News: America's Got Brandy
Is it that nothing else is on, or is NBC's "America's Got Talent" really that entertaining?
The show's weekly dominance in the ratings proves people are turning in by the millions each week, prompting NBC to announce the green light for a second season. But would those same viewers run home to watch such acts as yodelers, grown men placing themselves into giant bubbles, fools laying on nails, ventriloquists, jugglers and Rappin' Granny if the show aired in the fall opposite some real (and not reality) competition?
"My four-year-old is the biggest fan of the show," said Brandy, one of the show's judges, during its session at the Television Critics Association press tour last month. "She loves seeing different things. Because children, they just like new things all the time. So she's like, at the TV, just smiling and excited all the time."
If anything, "America's Got Talent" has been credited as one of the few shows in primetime that the whole family can watch together. Executive produced by "American Idol" judge Simon Cowell, it borrows all of "Idol's" winning elements: a surly British judge who tells it like it is, a warm-hearted African American female judge who takes a more supportive tone when criticizing the talent, and an affable third judge who keeps a smile on his face and plays to the audience.
Nestled in the middle chair between judges Piers Morgan and David Hasselhoff, Brandy says she enjoys getting to "speak her mind" about the spectacles that unfurl before her - that's if she doesn't smack the buzzer midway through to end things early.
Her strategy in judging talent? "I just try to stay in my own lane, I just try to stick with my opinion," Brandy says. "I don't want to be influenced by anyone else. That's really what I'm working on, just confirming what I say and sticking to it. Because, sometimes you do get influenced by sympathy and you don't want to hurt people's feelings."

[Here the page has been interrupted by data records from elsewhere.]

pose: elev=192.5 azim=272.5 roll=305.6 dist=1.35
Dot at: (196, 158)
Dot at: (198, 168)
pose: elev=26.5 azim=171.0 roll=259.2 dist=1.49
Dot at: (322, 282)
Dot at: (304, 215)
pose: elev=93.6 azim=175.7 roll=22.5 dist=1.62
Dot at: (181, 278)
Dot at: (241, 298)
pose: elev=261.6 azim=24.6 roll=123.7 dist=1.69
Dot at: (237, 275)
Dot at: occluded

The show will make one winning act a million dollars richer, but for Brandy - who hasn't seen this much industry interest in her since "Moesha" went off the air in 2001 - the experience has been priceless.

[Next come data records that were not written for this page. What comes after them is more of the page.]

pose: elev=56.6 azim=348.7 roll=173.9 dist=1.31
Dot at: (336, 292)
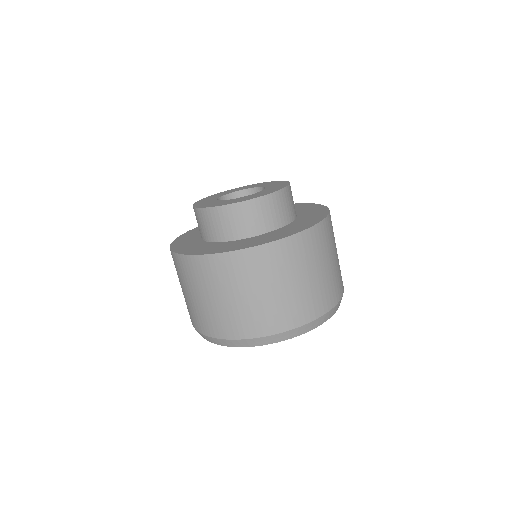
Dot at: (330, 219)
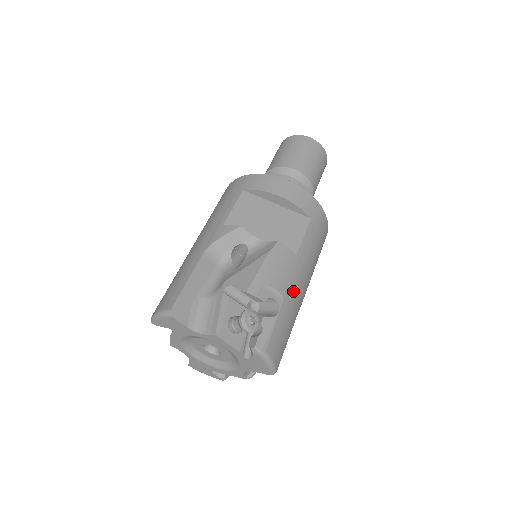
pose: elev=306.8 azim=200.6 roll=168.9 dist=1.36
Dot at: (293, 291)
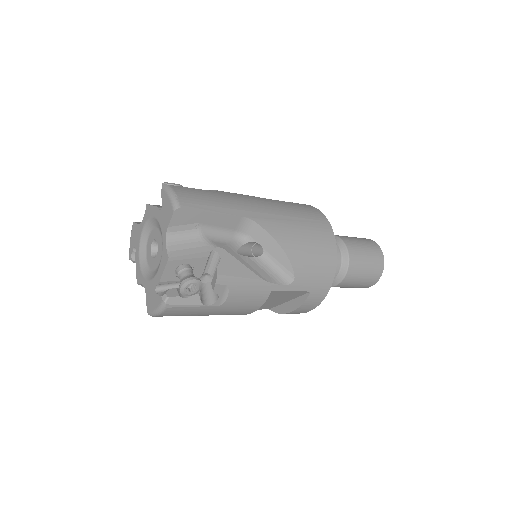
Dot at: (236, 197)
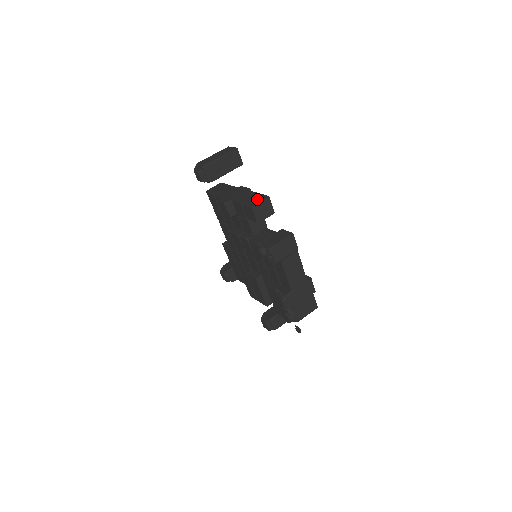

"I've had so many different things come my way," Brandy told us after "Talent's" TCA panel. "I'm happy about it because it's a lot of fashion stuff. I just did a fashion shoot with OK magazine that I was really excited about because I've never looked like that before. I was like, ‘Oh my God. I need to do more fashion shoots. This is so much fun.'"
While promoting "America's Got Talent," which ends its first season on Aug. 16, Brandy was also able to do several talk shows, and thereby, take further advantage of the sudden returning spotlight. The 27-year-old single mom was one of the first to sit in Star Jones Reynolds' vacated seat on "The View" and had a rather precarious exchange with Barbara Walters that left many African American female viewers uncomfortable. Brandy had barely taken her seat before Walters stuck her fingers in the girl's curly shoulder-length locks and asked if the hair was hers.
"I was like, ‘Let me think of something to come back with, ‘cause she ‘bout to ask me something that I'll have to have a comeback,'" Brandy said, channeling the hood ever-so-slightly. "And when she asked me what I knew she was going to ask me, I had a comeback and it worked."
After a few "uh...uhs...," Brandy looked at Barbara on her right, rolled her eyes toward Joy Behar on her left and said, "It ain't a wig. ...Okaaay?"
"The audience loved it, the people laughed and I felt good about it," Brandy said. But the experience may not be enough to encourage the McComb, Mississippi native to take a permanent position on the morning chatfest, should Walters extend the offer.
"Just out of honor for the fact that Barbara Walters is a legend, I would really have to give that some serious thought," Brandy said of the hypothetical situation. "But, when I think about it to myself, it's just really a tough commitment to put myself into because of everything I want to do. I can't tour and be the music artist I want to be if I do ‘The View.' I definitely can't do ‘Got Talent' and all of the other things I want to do."
One thing Brandy's been dying to do for years is nab a starring role on the Great White Way.
"I have a great idea for a musical that I really, really wanna do," she tells us. "And before I retire, which is I don't know when, I wanna do Broadway."
Brandy says she's not sure when she'll get back to doing music, but it still ranks as her first love and she always has it in the back of her mind.
"That's what makes me happy the most," she explains. "I can't wait to get back into it. It would just complete everything that's going on in my life right now."